Cooperative Fish and Wildlife Research Units Program: all
Education, Research and Technical Assistance for Managing Our Natural Resources


Miranda, L.E., and D.J. Dembkowski. 2024. Fish size structures in lakes of the Mississippi River floodplain. Freshwater Biology 69:1390-1398. https://doi.org/10.1111/fwb.14313

Abstract

The Lower Mississippi River has a floodplain that includes more than 1,350 permanent lakes carved by shifts in river courses and other hydro-fluvial processes over eons.

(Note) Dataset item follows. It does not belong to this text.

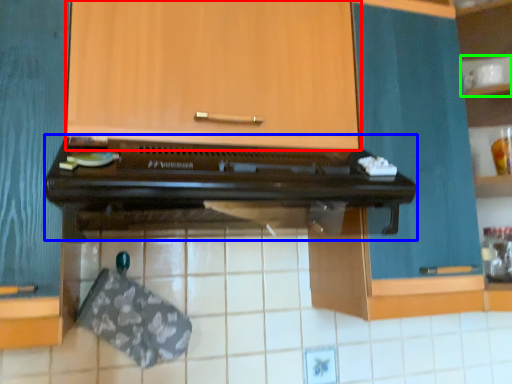
Question: Which object is the farthest from cabinetry (highlighted by a red box)? Choose among these: oven (highlighted by a blue box) or shelf (highlighted by a green box).

Choices:
 (A) oven
 (B) shelf

Answer: (B)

Notwithstanding their similar provenances, these bodies of water exhibit an immense variety of morphologies and successional stages that illustrate their natural transformation from aquatic to forested wetlands. A result of this geographical, morphological, and temporal diversity is dynamic and varied fish communities. Our goal was to examine how size structures of fish communities in these floodplain lakes were associated with key in-lake and off-lake environmental drivers. In a sample of 30 lakes, an abundance of smaller fish was typically associated with increasing levels of turbidity, chlorophyll-a, phycocyanin, and surrounding agriculture, with the latter likely influencing the preceding three variables. Typically, shallow, hypereutrophic floodplain lakes associated with agricultural landscapes and reduced connectivity experienced harsher physicochemical environments. These conditions appeared to hinder the formation of sustained fish communities but may confer a survival advantage to juveniles or small short-lived species. Conversely, larger fish were associated with increasing lake depth, water clarity, connectivity, and extent of surrounding forests-wetlands. Enhanced stability and size structure was observed in communities residing in deeper and clearer lakes, suggesting that these conditions facilitated the development of longer-lived species spanning multiple age groups. The enhanced connectivity that facilitates this increased stability also permitted the presence of larger itinerant species. Size structure assessments can serve as a valuable ecological and biodiversity indicator in floodplain lakes. These assessments could further supplement, or even supplant, conventional taxonomic analyses that would facilitate enhanced surveillance of this enormous natural resource.